You should both commit your design documents to your pair repository and put a hard copy in the LNB box for your section by 5PM.

On March 13 you need to hand in:

• The implementation of your IM server.
• Your test suite.
• Your design extensions.
• Your reflections.

Your code, test suite, and reflections should be committed to your pair repository by 5PM. You should also put a hard copy of your reflections in the LNB box for your section.

All commentary and diagrams should be in plain text or PDF and saved at the top level of your project directory. Each PDF or text file must contain an appropriate title describing it, along with the Athena usernames of you and your partner. Make sure your files have the appropriate extension (.pdf or .txt).

90% of your grade will be allotted to the design and implementation, and 10% to the design extensions. Of the 90%, 30% will be allotted to the command grammar and state machine model, 40% to the code (half for structure and half for correctness), and 20% to test cases.

Hints

Or is a conversation more like a phone call, where a person "dials" another person? In that case, can the receiving party deny the conversation?

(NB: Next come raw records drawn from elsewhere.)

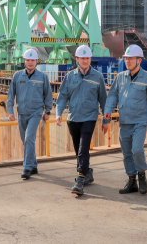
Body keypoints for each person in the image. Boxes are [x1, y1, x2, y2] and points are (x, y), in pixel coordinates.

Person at [103, 44, 147, 195]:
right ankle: (132, 180)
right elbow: (113, 95)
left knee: (137, 150)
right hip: (124, 122)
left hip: (140, 121)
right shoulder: (120, 77)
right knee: (127, 153)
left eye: (130, 59)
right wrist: (108, 111)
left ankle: (142, 176)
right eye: (126, 59)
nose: (127, 61)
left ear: (139, 60)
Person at [55, 45, 108, 195]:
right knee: (79, 149)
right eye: (82, 58)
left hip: (90, 117)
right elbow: (62, 97)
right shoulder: (70, 76)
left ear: (90, 59)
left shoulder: (97, 77)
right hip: (73, 118)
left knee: (83, 148)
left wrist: (105, 120)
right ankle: (87, 172)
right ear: (77, 59)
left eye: (87, 58)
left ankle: (79, 180)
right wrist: (59, 113)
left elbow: (104, 99)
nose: (85, 61)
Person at [6, 48, 53, 180]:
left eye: (32, 60)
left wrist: (47, 111)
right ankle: (34, 165)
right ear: (24, 61)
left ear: (36, 61)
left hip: (36, 112)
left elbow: (48, 95)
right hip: (21, 113)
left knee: (29, 139)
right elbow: (11, 95)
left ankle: (27, 168)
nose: (30, 63)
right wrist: (10, 110)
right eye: (28, 60)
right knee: (25, 141)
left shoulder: (42, 77)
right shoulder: (17, 76)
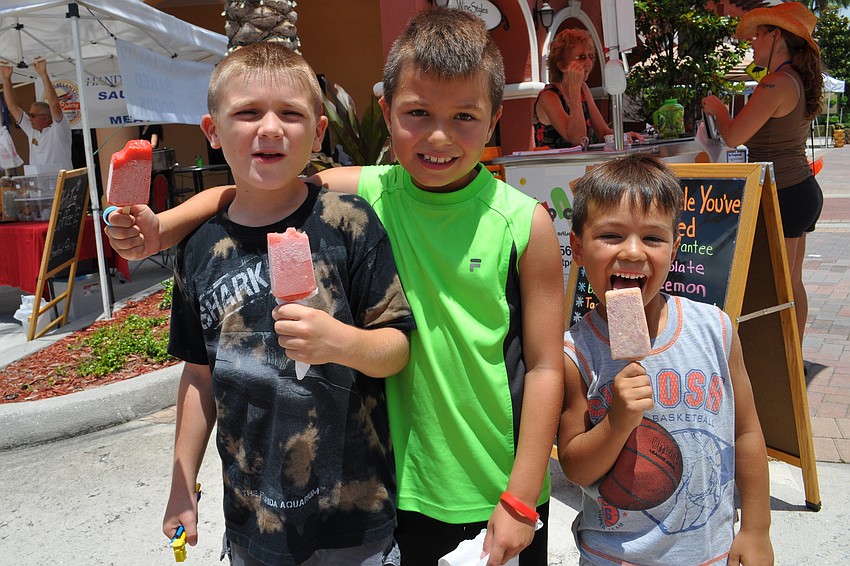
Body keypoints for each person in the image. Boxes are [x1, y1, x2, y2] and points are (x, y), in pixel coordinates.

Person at [106, 8, 564, 566]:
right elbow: (260, 191)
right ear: (388, 112)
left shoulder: (523, 223)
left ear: (493, 120)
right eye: (416, 112)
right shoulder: (374, 190)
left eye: (464, 116)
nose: (439, 135)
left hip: (496, 483)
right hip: (403, 490)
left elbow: (545, 367)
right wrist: (167, 227)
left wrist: (520, 497)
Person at [159, 42, 415, 565]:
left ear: (318, 132)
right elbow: (199, 375)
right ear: (212, 131)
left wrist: (339, 342)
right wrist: (181, 483)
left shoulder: (349, 222)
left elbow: (396, 348)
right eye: (248, 112)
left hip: (355, 514)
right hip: (255, 520)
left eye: (291, 114)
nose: (270, 128)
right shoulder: (200, 246)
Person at [558, 154, 773, 565]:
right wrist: (618, 420)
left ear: (675, 250)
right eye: (611, 236)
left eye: (653, 238)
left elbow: (745, 433)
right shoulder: (576, 353)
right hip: (613, 556)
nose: (633, 252)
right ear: (579, 249)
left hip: (709, 553)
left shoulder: (716, 330)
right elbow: (575, 467)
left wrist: (756, 528)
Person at [702, 2, 823, 348]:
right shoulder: (794, 80)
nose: (752, 43)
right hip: (800, 188)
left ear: (776, 36)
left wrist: (719, 110)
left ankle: (782, 363)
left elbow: (734, 135)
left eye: (758, 35)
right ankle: (792, 360)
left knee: (777, 288)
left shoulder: (774, 84)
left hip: (783, 193)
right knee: (792, 283)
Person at [534, 29, 641, 148]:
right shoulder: (549, 96)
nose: (589, 63)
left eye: (591, 56)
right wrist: (574, 88)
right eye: (581, 57)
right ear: (562, 66)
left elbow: (603, 132)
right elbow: (577, 139)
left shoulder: (583, 89)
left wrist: (625, 137)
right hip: (552, 165)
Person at [0, 57, 73, 171]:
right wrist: (6, 79)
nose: (30, 119)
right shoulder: (32, 130)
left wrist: (44, 75)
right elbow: (12, 107)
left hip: (62, 186)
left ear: (46, 117)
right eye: (30, 115)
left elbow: (54, 104)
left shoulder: (59, 129)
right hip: (41, 187)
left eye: (33, 115)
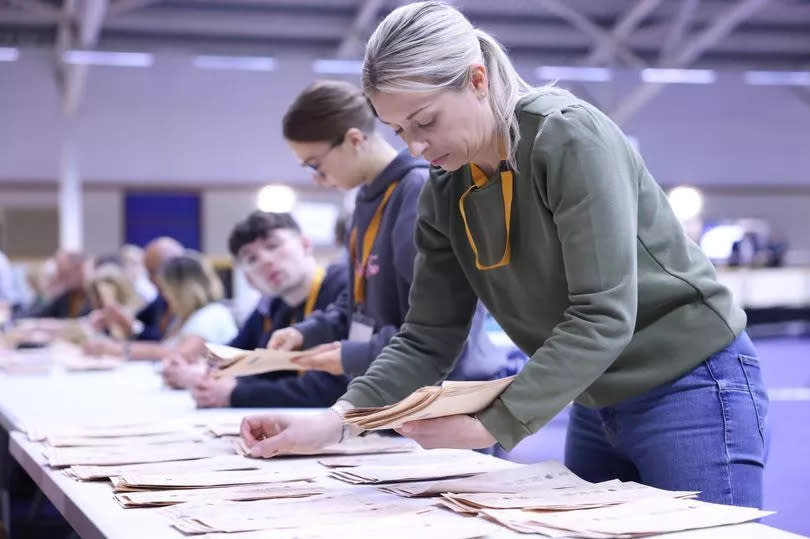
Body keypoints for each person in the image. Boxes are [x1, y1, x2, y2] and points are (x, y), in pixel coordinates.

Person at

However you define a conversation, remember to keep it simple for your first iteration. You can always extend your program with interesting ideas if you have time left.

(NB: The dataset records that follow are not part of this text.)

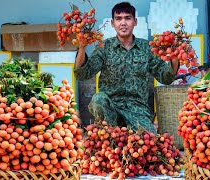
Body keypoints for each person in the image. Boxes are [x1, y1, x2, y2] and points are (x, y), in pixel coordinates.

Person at [74, 2, 179, 134]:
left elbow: (166, 77)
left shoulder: (147, 48)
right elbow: (82, 74)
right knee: (98, 99)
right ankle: (109, 136)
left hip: (137, 109)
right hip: (110, 108)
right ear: (112, 23)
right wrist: (82, 47)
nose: (123, 23)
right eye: (118, 19)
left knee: (150, 141)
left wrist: (175, 57)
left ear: (135, 22)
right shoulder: (104, 47)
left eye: (127, 18)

Working with telnet. As mentioned above, you already have an implementation of the client, namely, telnet. Play with it and learn its limitations. This should provide some pointers for your design. However, make sure your design could be easily extended to work with other clients that provide richer functionality (GUI, security, etc.) than telnet does.

Handling multiple clients. Since instant messaging is useless without at least two people, your server must be able to handle multiple clients connected at the same time. The Friendly server you'll develop in the lab gives you some starting code, but note that Friendly doesn't need its clients to interact or share any state. Your server will certainly need to do that. One reasonable design approach follows the Friendly model (using one thread for reading input from each client) but adds a central state machine representing the state of the server (using one more thread, to which each of the client threads pass messages through a shared queue).

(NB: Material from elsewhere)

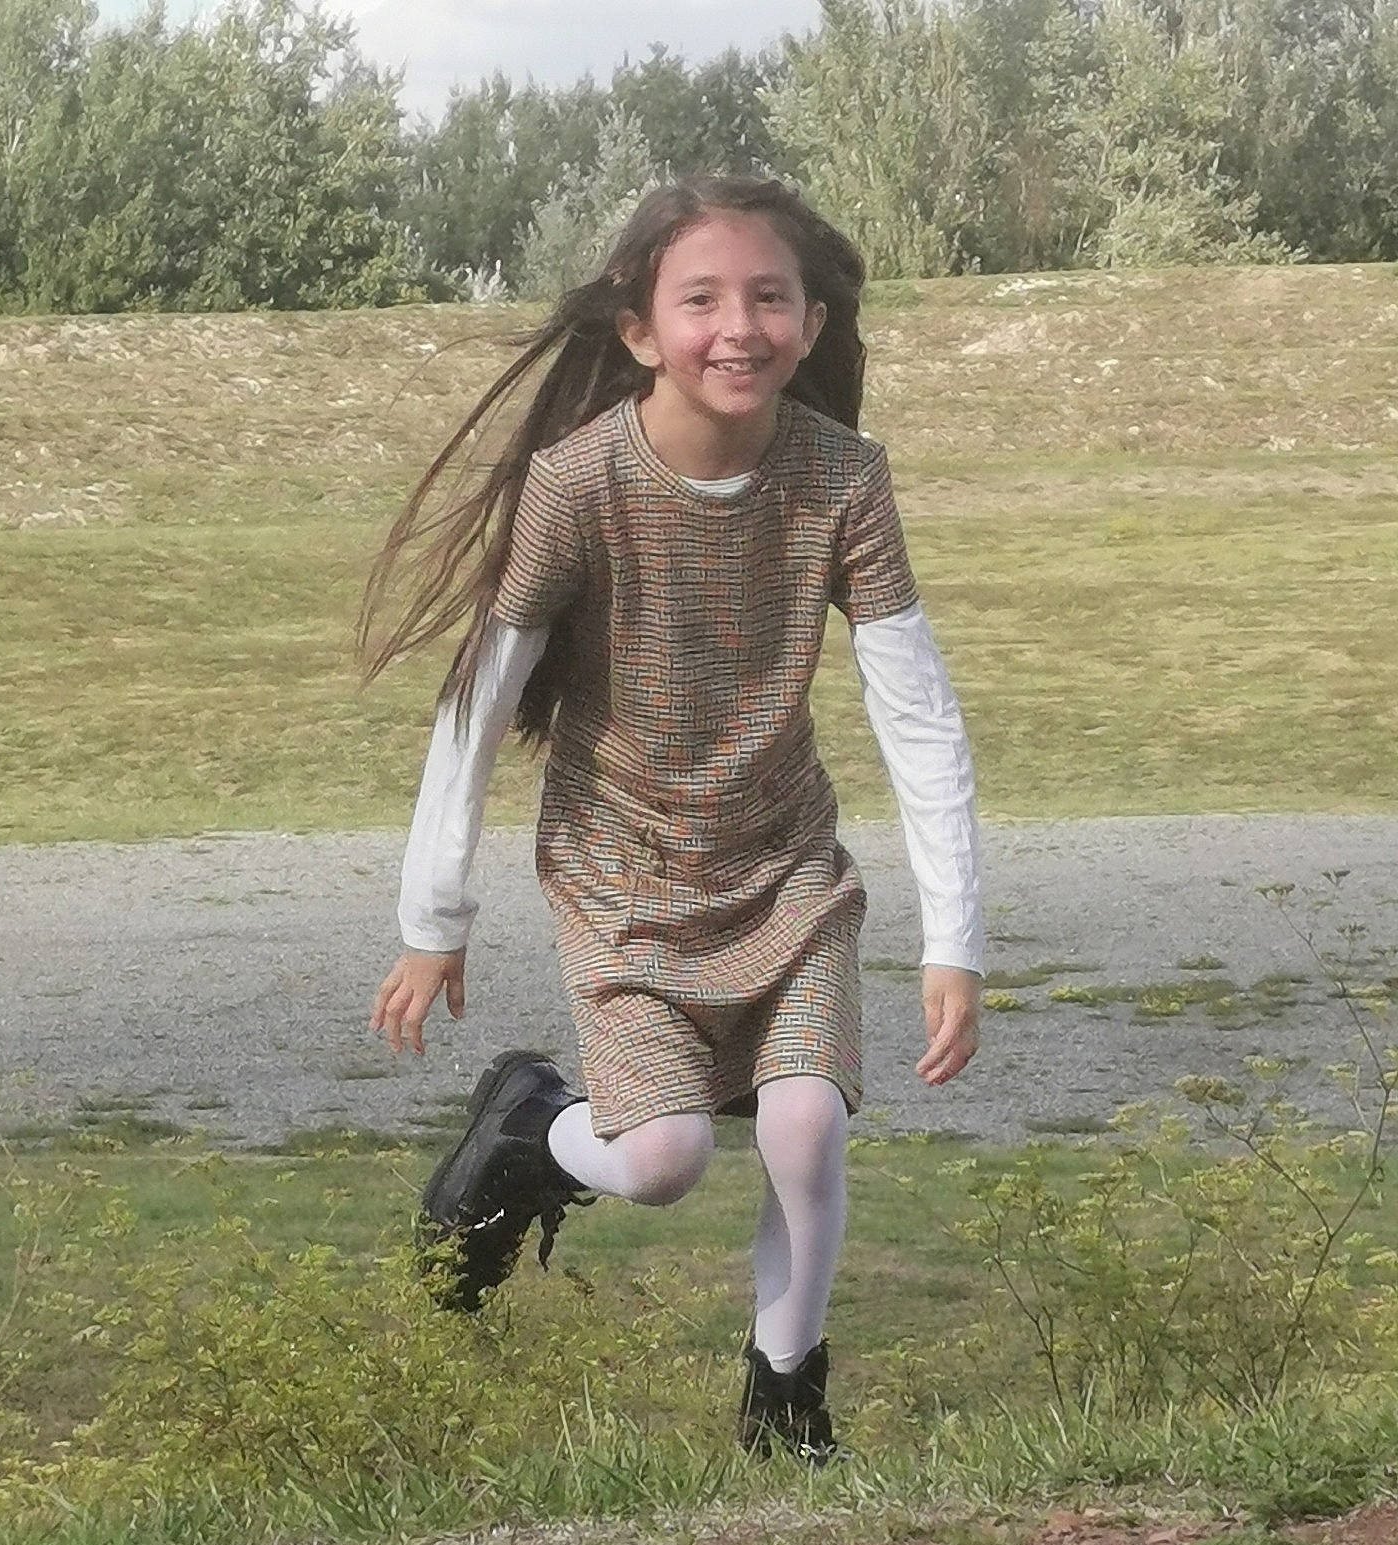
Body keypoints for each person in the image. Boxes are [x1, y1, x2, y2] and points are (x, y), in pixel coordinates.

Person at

Designing for safe concurrency. In general, making an argument that an implementation is free of concurrency bugs (like race conditions and deadlocks) is very difficult and error-prone. The best strategy therefore is to design your program to allow a very simple argument, by limiting your use of concurrency and especially avoiding shared state wherever possible. For example, one approach is to use concurrency only for reading sockets, and to make the rest of the design single-threaded.

Designing for testability. To make it possible to write unit tests without having to open socket connections and parse streams of responses, you should design your state machine(s) in such a way that they can be driven directly by a unit test -- either by calling methods, or by putting messages into a queue read by the state machine's thread.